President leads tributes to Derry writer Seamus Deane

Seamus Deane died in hospital in Dublin on Wednesday night
Seamus Deane died in hospital in Dublin on Wednesday night

PRESIDENT Michael D Higgins has led tributes to Derry author, poet and intellectual Seamus Deane who has died at the age of 81.

President Higgins said Mr Deane's death was an "incalculable loss" to Irish writing and a loss of a "distinguished poet, novelist and internally acclaimed university teacher".

A former professor of English at Notre Dame University and at University College Dublin, he also taught at Berkeley.

An intellectual powerhouse, he was best known outside the world of academia for his Booker-nominated debut novel Reading in the Dark, based on a Derry childhood.

"To Derry, he leaves an incomparable legacy of the life, the writing, the concerns, the despair and the hope that he shared with its people and to which so much work would respond. Few cities have a writer more embedded in its people, its history, its challenges, its hopes and its humour," President Higgins said.

Mr Deane was a classmate at St Columb's College of late Nobel literature laureate Seamus Heaney. With Heaney, playwright Brian Friel and actor Stephen Rea he was among the founding members of Field Day Theatre Company.

He was part of the `1947 Education Act generation', which included John Hume, Eamonn McCann and the late Seamus Mallon.

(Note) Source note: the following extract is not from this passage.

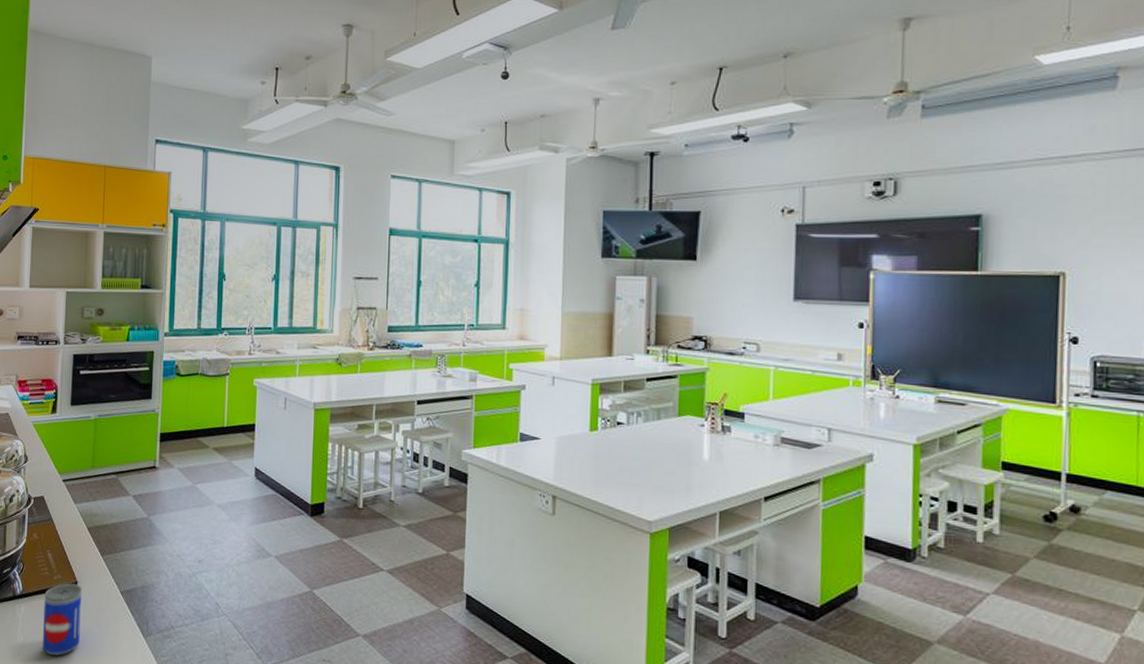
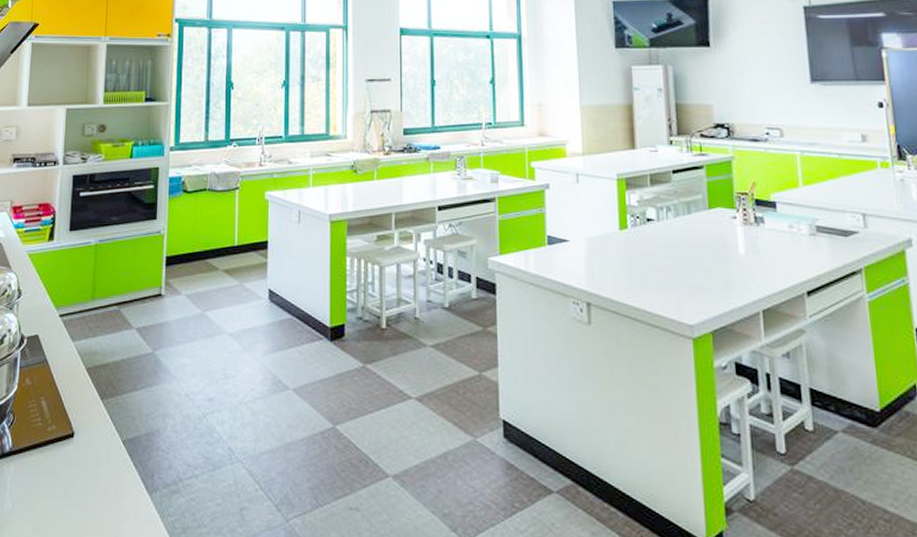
beer can: present [42,583,82,656] -> none [33,434,80,523]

Before entering the world of literature and academia, he taught briefly in Derry where the young Martin McGuinness was among his pupils.

Mr McCann recalled his days at St Columb’s.

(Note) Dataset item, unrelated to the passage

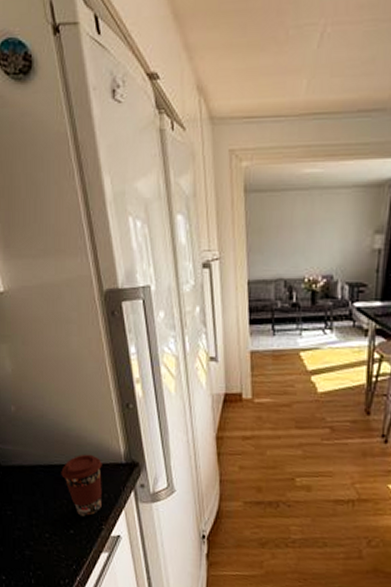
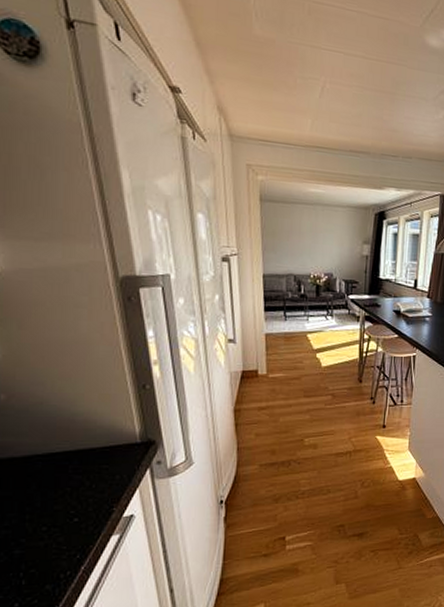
coffee cup: present [61,454,102,517] -> none [64,437,114,502]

"Seamus Deane was the best soccer player in St Columb's. Then he fell in with the wrong crowd and became a poet," he said.

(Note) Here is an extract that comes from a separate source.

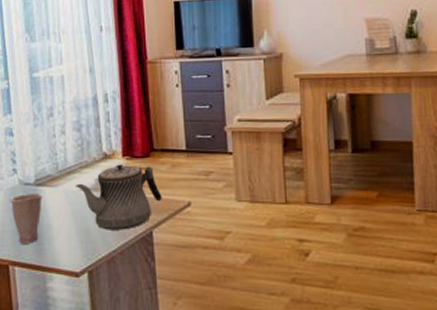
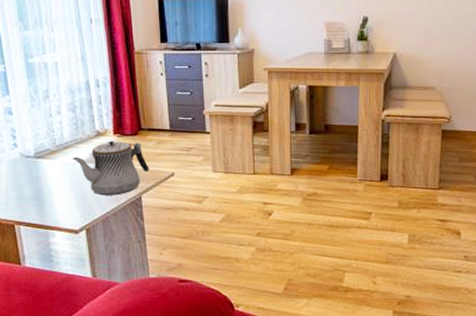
cup: present [9,192,43,244] -> none [11,164,42,207]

As a critic, he published several works covering a range of literary movements. His last book, Small World: Ireland, 1798-2018 will be published posthumously later this month.

Arts Council chairman Professor Kevin Rafter described Mr Deane as a "profound intellect" and a master of every writing form.

"Deane brought concentrated rigour and empathy to his work. An inspiring teacher and continual advocate for Irish writing, Seamus Deane leaves behind a powerful literary and cultural legacy,” Professor Rafter said.

Seamus Deane was a classmate St Columb's College and close friend of Nobel laureate, Seamus Heaney.
Seamus Deane was a classmate St Columb's College and close friend of Nobel laureate, Seamus Heaney.